Read the beginning of Beneath Blossom Rain: Discovering Bhutan on the Toughest Trek in the World by Kevin Grange:
"Stepping up to the first pass of the snowman trek in the Land of the Thunder Dragon, my heart pounding, I removed each arm from my shoulder straps, set my backpack down, and stood tall to have a look around. The pass was totally socked in, but with short fitful bursts, the highest mountain range on earth slowly revealed itself. A vast expanse of snowy peaks, rocky spires, and immense glaciers flashed through brief openings in the dark clouds.

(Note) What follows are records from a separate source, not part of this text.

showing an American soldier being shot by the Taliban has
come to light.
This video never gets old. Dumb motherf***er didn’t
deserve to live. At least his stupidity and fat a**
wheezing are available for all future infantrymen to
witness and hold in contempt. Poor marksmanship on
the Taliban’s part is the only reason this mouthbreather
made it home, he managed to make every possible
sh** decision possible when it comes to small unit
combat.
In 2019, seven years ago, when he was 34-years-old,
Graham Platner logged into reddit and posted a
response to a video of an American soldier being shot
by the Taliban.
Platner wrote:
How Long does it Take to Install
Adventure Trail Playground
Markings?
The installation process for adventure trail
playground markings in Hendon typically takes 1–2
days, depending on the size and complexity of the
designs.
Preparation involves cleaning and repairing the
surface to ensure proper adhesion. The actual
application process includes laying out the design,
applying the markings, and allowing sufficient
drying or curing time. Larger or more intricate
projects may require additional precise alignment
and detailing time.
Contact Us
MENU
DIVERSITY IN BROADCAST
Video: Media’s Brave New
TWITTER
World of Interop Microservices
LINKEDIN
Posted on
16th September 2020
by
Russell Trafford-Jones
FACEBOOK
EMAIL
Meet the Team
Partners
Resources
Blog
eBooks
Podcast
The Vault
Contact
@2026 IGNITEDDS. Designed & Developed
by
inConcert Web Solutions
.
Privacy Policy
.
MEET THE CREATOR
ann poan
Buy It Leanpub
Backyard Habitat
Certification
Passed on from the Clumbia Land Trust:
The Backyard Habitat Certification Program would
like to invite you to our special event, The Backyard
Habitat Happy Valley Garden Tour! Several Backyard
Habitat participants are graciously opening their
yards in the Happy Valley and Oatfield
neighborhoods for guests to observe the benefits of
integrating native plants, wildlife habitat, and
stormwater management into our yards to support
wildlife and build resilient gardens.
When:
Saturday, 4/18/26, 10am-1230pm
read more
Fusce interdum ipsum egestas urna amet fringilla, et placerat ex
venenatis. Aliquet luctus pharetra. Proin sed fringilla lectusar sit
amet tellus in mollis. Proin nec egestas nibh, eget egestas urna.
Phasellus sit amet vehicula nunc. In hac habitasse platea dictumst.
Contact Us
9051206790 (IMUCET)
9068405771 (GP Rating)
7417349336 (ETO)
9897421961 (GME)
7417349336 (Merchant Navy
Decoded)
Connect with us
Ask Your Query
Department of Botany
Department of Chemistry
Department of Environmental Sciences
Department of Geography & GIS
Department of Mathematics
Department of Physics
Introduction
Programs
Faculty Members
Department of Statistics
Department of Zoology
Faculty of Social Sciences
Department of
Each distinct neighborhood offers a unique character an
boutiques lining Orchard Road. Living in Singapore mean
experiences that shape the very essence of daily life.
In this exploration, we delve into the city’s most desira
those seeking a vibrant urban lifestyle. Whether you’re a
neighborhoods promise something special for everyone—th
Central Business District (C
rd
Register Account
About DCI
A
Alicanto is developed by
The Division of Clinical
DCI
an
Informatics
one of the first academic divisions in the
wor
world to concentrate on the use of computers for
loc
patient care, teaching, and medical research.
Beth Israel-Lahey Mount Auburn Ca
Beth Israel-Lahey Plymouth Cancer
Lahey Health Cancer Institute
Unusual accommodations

The pass was marked by two mounds of rocks shaped like small, thigh-high pyramids and set ten feet apart. Weather-beaten branches, wedged between the rocks, stuck up like bony fingers and anchored numerous strings of prayer flags, flapping and fraying in the whipping wind. With fast-numbing hands, I quickly wrapped my string of flags around a barkless tree branch and tied a knot. But before I could hurry to the second rock pile to tie the other end of my rope, the wind kicked up and the cold cut my fingers. Shivering uncontrollably, I thrust my hands into my pockets. When the wind died moments later, I saw my opportunity. I grabbed my string of prayer flags, shuffled to the other side, and set about tying the second knot. But by then, my fingers were painfully slow and bone cold. Before I could secure the knot, I rushed them back into my pockets a second time.
“Come on,” I muttered, my teeth chattering.
Over the next few moments, the wind picked up and moody clouds massed overhead. A storm was blowing in. As I sunk deep into my jacket and drew my hands high into my coat sleeves, I realized the wind wasn’t going to let up. If I was planning to tie my prayer flags, I had to do it then. And fast. I took a deep breath, gathered my energy, and leapt to my feet. But as I did, a great gust of wind tore the string of prayer flags out of my hand and tossed them into the sky like a kite.
Norbu, my Bhutanese guide, hurried over. “I will help you.”
“Please,” I managed. “I’m freezing!”
Like a cowboy about to tame a colt, Norbu stood back a moment, watching the flags bucking wildly. It was this loose end of the rope I had come to Bhutan to contemplate, for it seemed to represent all the loose ends in my life that were, at once, alluring and elusive—all the dreams that invited my reach but then retreated the moment I did.
The moment the wind died, Norbu pounced, and as he wrestled with the prayer flags, I sat back and watched. “Why couldn’t I do that?” I lamented softly to myself. As Norbu tied the second end of my rope, I couldn’t help but feel frustrated. But in my defense, I hadn’t yet hiked 216 miles of the most beautiful and challenging trail on earth or visited time-lost villages and hidden valleys. I hadn’t yet sat with a spell-spitting shaman or truly understood the Divine Madman’s precept that “whatever happens is the path of release.” Despite the glory of my surroundings, I was in exile that morning, for I hadn’t yet stood beneath blossom rain and discovered its secret of lasting grace. But little did I know as I grabbed my backpack and started down the trail . . . I was about to."